2025-12-10 | Literature Deep Dive

Spent the last few days reading everything I could find on LLM personality measurement. The field is more developed than I expected, but there are clear gaps.

Key Discoveries

Machine Psychology (Hagendorff et al.)

Found this 2023 paper from DeepMind collaborators that essentially defines “machine psychology” as a discipline. Their argument: study LLMs through behavioral experiments at the input-output interface, not just mechanistic interpretability.

This is exactly the frame I was looking for. Key insight: behavioral methods become more valuable as models get larger and more opaque. You can run the same experiments on GPT-4 and Claude without needing architecture access.

But they also have a warning that stuck with me: self-report measures are “famously sensitive to prompting.” LLMs can simulate different personas. So when we measure personality, are we measuring the model or the prompt?

HEXACO-Sycophancy Connection (Jain et al. 2025)

This one surprised me. They found that Extraversion correlates most strongly with sycophancy—not Agreeableness, which would be the intuitive guess.

Their method was different from mine though. They used activation-space geometry: create steering vectors for each HEXACO trait, measure cosine similarity with a sycophancy vector. Mechanistic, not behavioral.

But the finding is actionable: if I measure Extraversion via self-report, does it predict sycophantic behavior in downstream tasks? That’s a testable hypothesis.

Existing Sycophancy Benchmarks

Multiple datasets exist:

  • Anthropic’s model-written-evals (A/B forced choice with user bios)
  • CAA’s open-ended tests (GPT-4 scoring on 0-10 scale)
  • Various academic benchmarks

The A/B format is cleaner for measurement but less realistic. Real sycophancy happens in open-ended conversations, not multiple choice.

HEXACO Predictive Validity in Humans

Went back to the I/O psych literature. HEXACO explains 32% of variance in workplace deviance—significantly better than Big Five’s 19%. The key differentiator is Honesty-Humility.

The hypothesis at the time: if this transfers to LLMs, low H-H might predict deception, high Extraversion might predict sycophancy (per Jain et al.), high Agreeableness might mean failing to push back. This would later prove more complicated than expected.

Emerging Questions

  1. Why HEXACO over Big Five? Honesty-Humility is directly relevant to AI safety. Worth starting here.

  2. Self-report vs behavioral: The prompting sensitivity concern is real. Need to complement self-report with behavioral tests.

  3. What’s the contamination risk?
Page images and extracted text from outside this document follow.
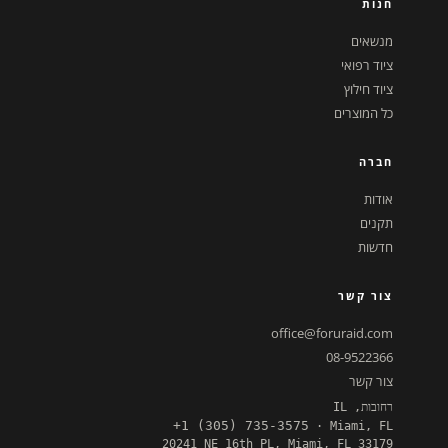
חנות
מנשאים
ציוד רפואי
ציוד חילוץ
כל המוצרים
חברה
אודות
תקנים
חדשות
צור קשר
office@foruraid.com
08-9522366
צור קשר
רחובות, IL
+1 (305) 735-3575
· Miami, FL
20241 NE 16th PL, Miami, FL 33179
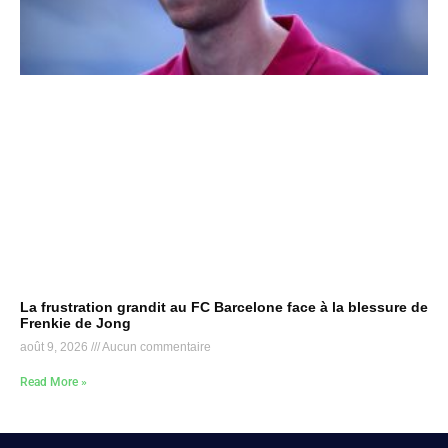
La frustration grandit au FC Barcelone face à la blessure de
Frenkie de Jong
août 9, 2026
Aucun commentaire
Read More »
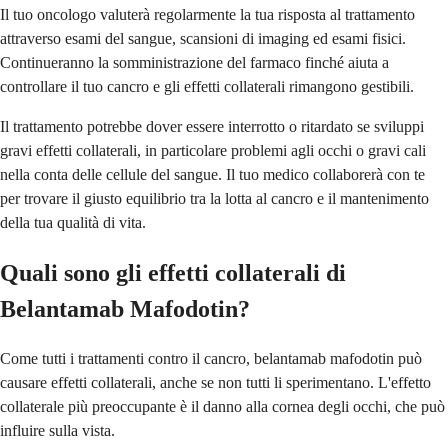
Il tuo oncologo valuterà regolarmente la tua risposta al trattamento
attraverso esami del sangue, scansioni di imaging ed esami fisici.
Continueranno la somministrazione del farmaco finché aiuta a
controllare il tuo cancro e gli effetti collaterali rimangono gestibili.
Il trattamento potrebbe dover essere interrotto o ritardato se sviluppi
gravi effetti collaterali, in particolare problemi agli occhi o gravi cali
nella conta delle cellule del sangue. Il tuo medico collaborerà con te
per trovare il giusto equilibrio tra la lotta al cancro e il mantenimento
della tua qualità di vita.
Quali sono gli effetti collaterali di
Belantamab Mafodotin?
Come tutti i trattamenti contro il cancro, belantamab mafodotin può
causare effetti collaterali, anche se non tutti li sperimentano. L'effetto
collaterale più preoccupante è il danno alla cornea degli occhi, che può
influire sulla vista.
Models may have seen HEXACO items in training. Need to test with semantic scrambling or novel variants.

Concrete Next Steps

Run HEXACO-60 on multiple models. See what profiles emerge. Then correlate with sycophancy benchmarks. If profiles predict behavior, we have something. If not, back to the drawing board.

Started sketching a framework for this—need structured output for reliable scoring, cost estimation before runs, comparison across models. Calling it “Psych” for now as a working name.